REQUIREMENT: In the passage titled "Reducing My Evolutionary Fitness," why did seeing the beautiful woman leave the writer with a slight sinking feeling? Answer in one to three sentences.

Tuesday, August 21, 2018

Reducing My Evolutionary Fitness


The other day I was going about my business in some public place when I saw a stunningly and naturally beautiful woman. She was completely casual, not dressed up or anything, but super pretty. Maybe she was just my type. But seeing her left me with a slight sinking feeling. I was presenting female (as I do every day). For a moment I thought about how transition had completely cut me off from something. I had cut myself off from feminine attention. 

When I presented male I was never a ladies' man. In fact my junior high experience was so horrible that it utterly wrecked my self-esteem. I thought I was the dorkiest, ugliest, most hideous beast ever spat out onto the goddess's green earth. I thought that no girl would ever want me or love me. 

In reality, by the time I was about fifteen I had emerged from my pubescent pupa (how gross a term is that?) and become a quite handsome young man. Now, at the time I didn't know this. I still thought I was horrid and a loser. But in fact, I was actually the cute guy at my school, like the hot one. I was my high school's the Jordan Catalano. But I din't know it!

EXTRACTED DATA:
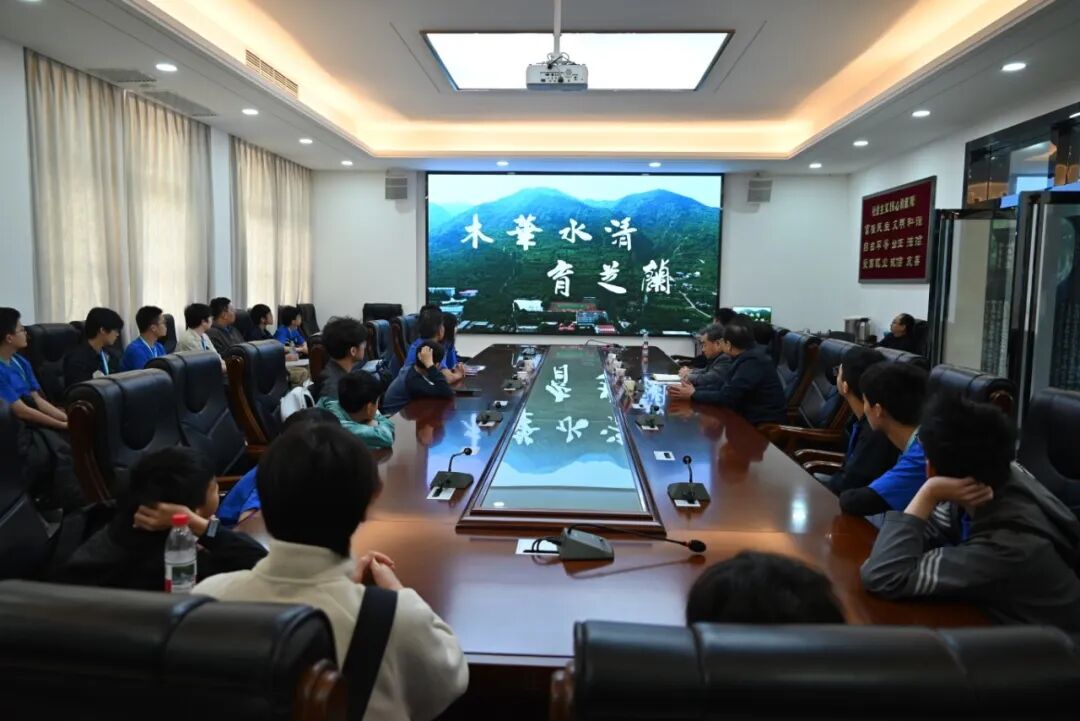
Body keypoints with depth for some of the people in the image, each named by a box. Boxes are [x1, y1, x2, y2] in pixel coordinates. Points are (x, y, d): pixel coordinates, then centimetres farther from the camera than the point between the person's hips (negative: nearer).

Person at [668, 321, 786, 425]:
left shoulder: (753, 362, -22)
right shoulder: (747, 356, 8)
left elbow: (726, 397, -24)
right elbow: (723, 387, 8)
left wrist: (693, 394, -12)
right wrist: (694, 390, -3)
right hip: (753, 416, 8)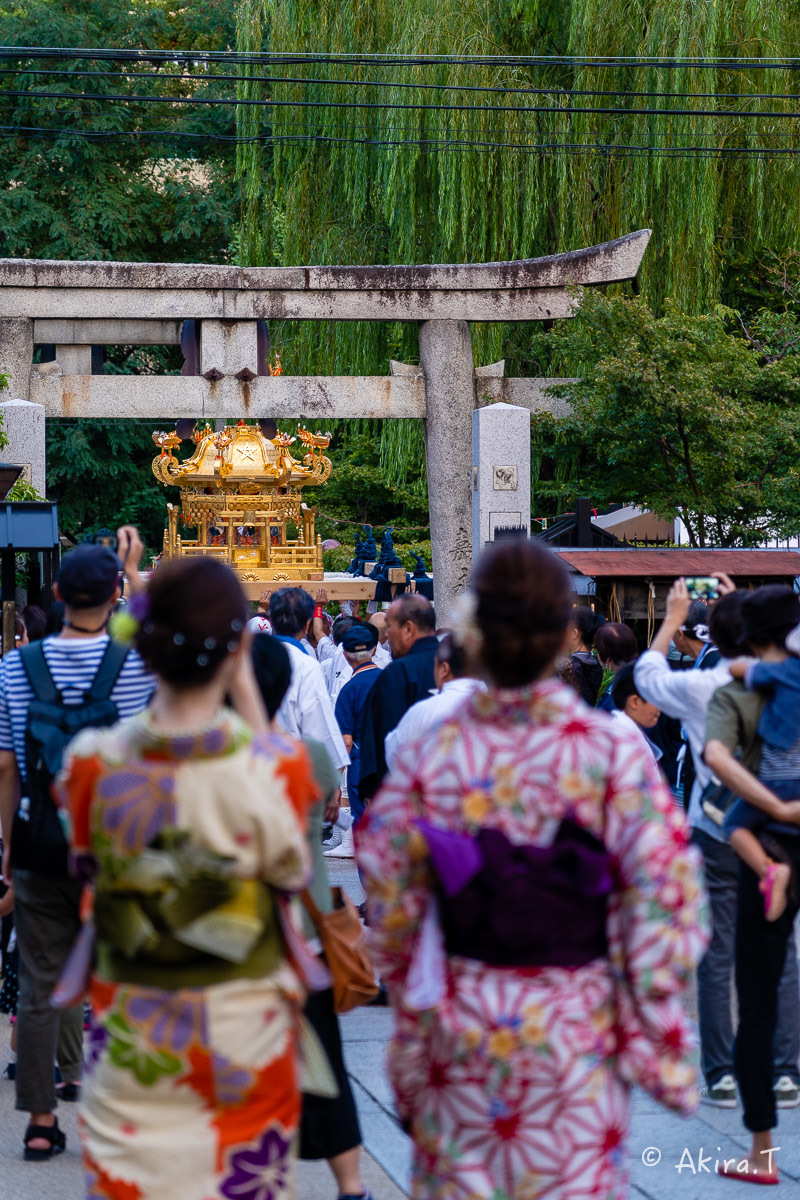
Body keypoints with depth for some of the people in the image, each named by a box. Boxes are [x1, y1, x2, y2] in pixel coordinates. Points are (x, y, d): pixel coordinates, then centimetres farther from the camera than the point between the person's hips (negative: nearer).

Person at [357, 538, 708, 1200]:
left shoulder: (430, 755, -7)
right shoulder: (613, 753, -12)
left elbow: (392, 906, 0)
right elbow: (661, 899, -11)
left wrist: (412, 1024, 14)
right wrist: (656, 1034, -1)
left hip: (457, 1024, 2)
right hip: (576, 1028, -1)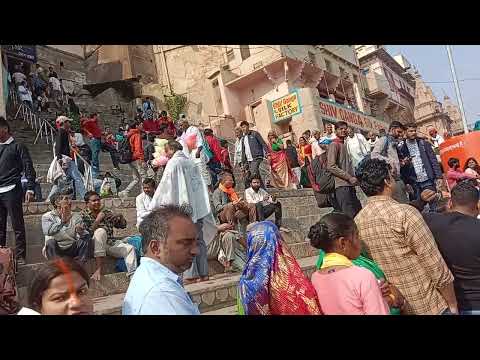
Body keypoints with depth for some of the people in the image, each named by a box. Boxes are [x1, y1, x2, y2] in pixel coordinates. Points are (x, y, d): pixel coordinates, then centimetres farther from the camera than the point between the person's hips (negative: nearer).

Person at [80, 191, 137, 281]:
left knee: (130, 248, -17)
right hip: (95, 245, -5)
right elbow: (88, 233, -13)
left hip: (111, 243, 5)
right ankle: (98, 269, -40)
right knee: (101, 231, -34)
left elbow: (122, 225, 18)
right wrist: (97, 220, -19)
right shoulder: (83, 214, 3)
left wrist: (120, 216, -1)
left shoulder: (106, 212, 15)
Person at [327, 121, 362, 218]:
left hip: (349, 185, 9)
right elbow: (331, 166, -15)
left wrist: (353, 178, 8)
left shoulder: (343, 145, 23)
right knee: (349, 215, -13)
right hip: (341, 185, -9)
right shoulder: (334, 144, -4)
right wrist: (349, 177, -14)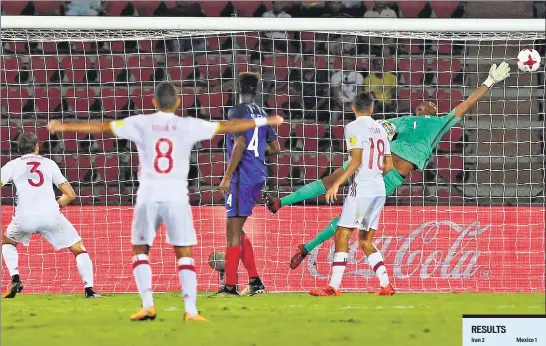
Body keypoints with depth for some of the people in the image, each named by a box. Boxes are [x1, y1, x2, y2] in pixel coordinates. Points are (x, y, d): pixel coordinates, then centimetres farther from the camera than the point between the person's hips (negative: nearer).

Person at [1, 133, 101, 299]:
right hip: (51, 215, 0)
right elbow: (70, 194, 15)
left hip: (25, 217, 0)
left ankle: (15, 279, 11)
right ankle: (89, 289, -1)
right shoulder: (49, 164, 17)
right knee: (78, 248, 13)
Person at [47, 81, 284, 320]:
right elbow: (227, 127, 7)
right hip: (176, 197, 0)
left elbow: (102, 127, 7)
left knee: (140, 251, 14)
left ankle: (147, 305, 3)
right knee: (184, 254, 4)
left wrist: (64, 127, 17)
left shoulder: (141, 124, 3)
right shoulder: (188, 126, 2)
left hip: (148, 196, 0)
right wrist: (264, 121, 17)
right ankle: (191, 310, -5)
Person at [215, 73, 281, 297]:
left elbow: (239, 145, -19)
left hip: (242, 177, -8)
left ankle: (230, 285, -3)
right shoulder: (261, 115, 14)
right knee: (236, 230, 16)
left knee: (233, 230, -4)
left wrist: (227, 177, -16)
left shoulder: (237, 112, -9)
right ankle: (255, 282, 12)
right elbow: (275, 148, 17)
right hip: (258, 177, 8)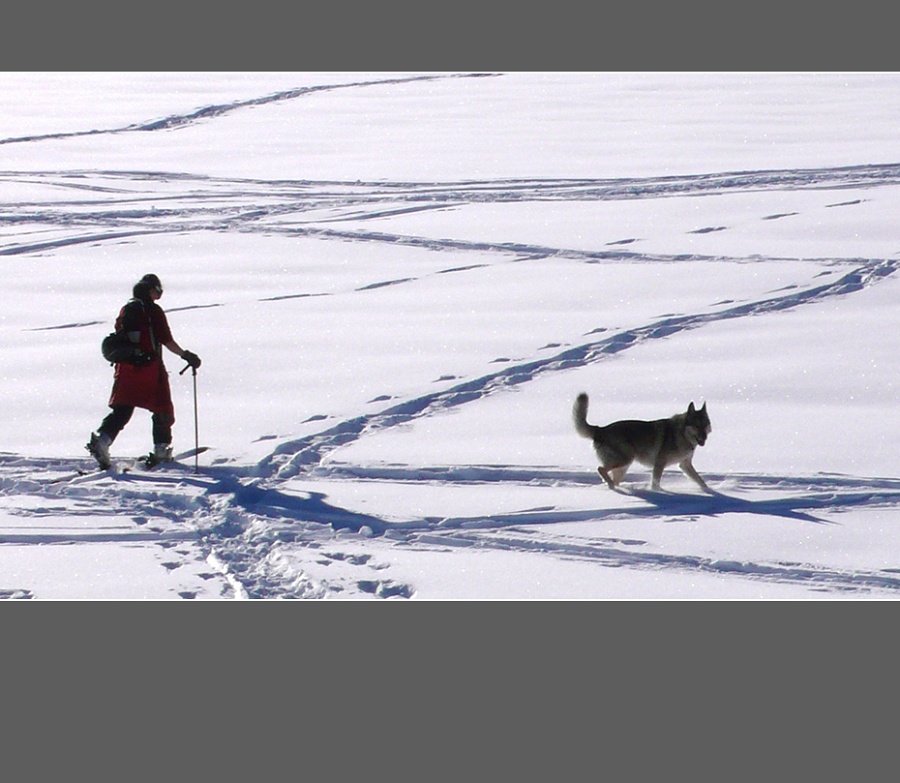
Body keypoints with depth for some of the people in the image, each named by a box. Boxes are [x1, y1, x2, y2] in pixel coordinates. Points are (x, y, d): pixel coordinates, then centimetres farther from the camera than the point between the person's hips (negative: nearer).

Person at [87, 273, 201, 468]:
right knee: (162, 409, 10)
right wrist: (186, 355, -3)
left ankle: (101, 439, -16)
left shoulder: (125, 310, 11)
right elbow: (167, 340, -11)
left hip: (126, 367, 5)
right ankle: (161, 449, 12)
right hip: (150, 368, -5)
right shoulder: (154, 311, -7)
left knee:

RESPONSE TO THIS TASK: Seeing her made the writer think about how transition had completely cut them off from something. By presenting female, the writer had cut themself off from feminine attention.